Background: Mild cognitive impairment (MCI) is often a precursor to Alzheimer’s disease. Little research has examined the efficacy of cognitive rehabilitation in patients with MCI, and the relevant neural mechanisms have not been explored. We previously reported on a pilot study showing the behavioral efficacy of cognitive rehabilitation using mnemonic strategies for face-name associations in patients with MCI. Here we used functional magnetic resonance imaging (fMRI) to test whether there were training-specific changes in activation and connectivity within memory-related areas.
Methods: Six patients with amnestic, multi-domain MCI underwent pre- and post-training fMRI scans, during which they encoded 90 novel face-name pairs, and completed a 4-choice recognition memory test immediately after scanning. Patients were taught mnemonic strategies for half the face-name pairs during three intervening training sessions.

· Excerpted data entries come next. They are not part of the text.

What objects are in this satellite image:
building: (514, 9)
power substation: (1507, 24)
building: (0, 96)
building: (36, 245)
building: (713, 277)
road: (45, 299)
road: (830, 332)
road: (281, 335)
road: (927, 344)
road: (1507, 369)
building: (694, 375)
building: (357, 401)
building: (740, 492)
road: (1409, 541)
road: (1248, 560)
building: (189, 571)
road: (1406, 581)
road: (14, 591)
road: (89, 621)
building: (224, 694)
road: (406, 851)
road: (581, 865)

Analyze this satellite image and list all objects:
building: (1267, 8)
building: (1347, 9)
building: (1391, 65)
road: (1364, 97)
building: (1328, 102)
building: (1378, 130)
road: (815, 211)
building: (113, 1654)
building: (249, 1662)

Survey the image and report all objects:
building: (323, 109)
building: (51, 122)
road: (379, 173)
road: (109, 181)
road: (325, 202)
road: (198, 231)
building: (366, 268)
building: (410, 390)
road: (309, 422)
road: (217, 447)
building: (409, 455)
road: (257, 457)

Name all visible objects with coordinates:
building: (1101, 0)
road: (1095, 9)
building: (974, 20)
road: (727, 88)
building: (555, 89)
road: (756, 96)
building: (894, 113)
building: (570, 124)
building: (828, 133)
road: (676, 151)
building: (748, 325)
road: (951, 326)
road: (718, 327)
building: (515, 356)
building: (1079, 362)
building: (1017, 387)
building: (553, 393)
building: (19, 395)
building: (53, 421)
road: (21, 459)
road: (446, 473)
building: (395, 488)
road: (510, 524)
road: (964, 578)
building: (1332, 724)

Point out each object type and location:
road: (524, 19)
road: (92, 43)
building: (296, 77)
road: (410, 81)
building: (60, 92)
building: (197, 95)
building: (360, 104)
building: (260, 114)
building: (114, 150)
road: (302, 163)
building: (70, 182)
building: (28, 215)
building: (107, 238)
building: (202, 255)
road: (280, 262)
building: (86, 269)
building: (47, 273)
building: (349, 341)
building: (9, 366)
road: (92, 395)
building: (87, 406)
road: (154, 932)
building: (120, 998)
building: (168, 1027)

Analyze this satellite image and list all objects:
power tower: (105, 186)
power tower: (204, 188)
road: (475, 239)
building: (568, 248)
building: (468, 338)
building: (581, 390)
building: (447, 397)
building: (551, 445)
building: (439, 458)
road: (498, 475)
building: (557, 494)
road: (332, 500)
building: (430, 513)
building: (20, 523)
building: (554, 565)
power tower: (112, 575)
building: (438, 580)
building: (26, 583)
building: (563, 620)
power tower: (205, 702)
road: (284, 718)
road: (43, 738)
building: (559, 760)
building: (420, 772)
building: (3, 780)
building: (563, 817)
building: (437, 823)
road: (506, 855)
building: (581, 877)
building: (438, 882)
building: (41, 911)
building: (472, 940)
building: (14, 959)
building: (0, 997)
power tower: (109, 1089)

Results: Training-specific effects comprised significantly increased activation within a widespread cerebral cortical network involving medial frontal, parietal, and occipital regions, the left frontal operculum and angular gyrus, and regions in left lateral temporal cortex. Increased activation common to trained and untrained stimuli was found in a separate network involving inferior frontal, lateral parietal and occipital cortical regions. Effective connectivity analysis using multivariate, correlation-purged Granger causality analysis revealed generally increased connectivity after training, particularly involving the middle temporal gyrus and foci in the occipital cortex and the precuneus.
Conclusion: Our findings suggest that the effectiveness of explicit memory training in patients with MCI is associated with training-specific increases in activation and connectivity in a distributed neural system that includes areas involved in explicit memory.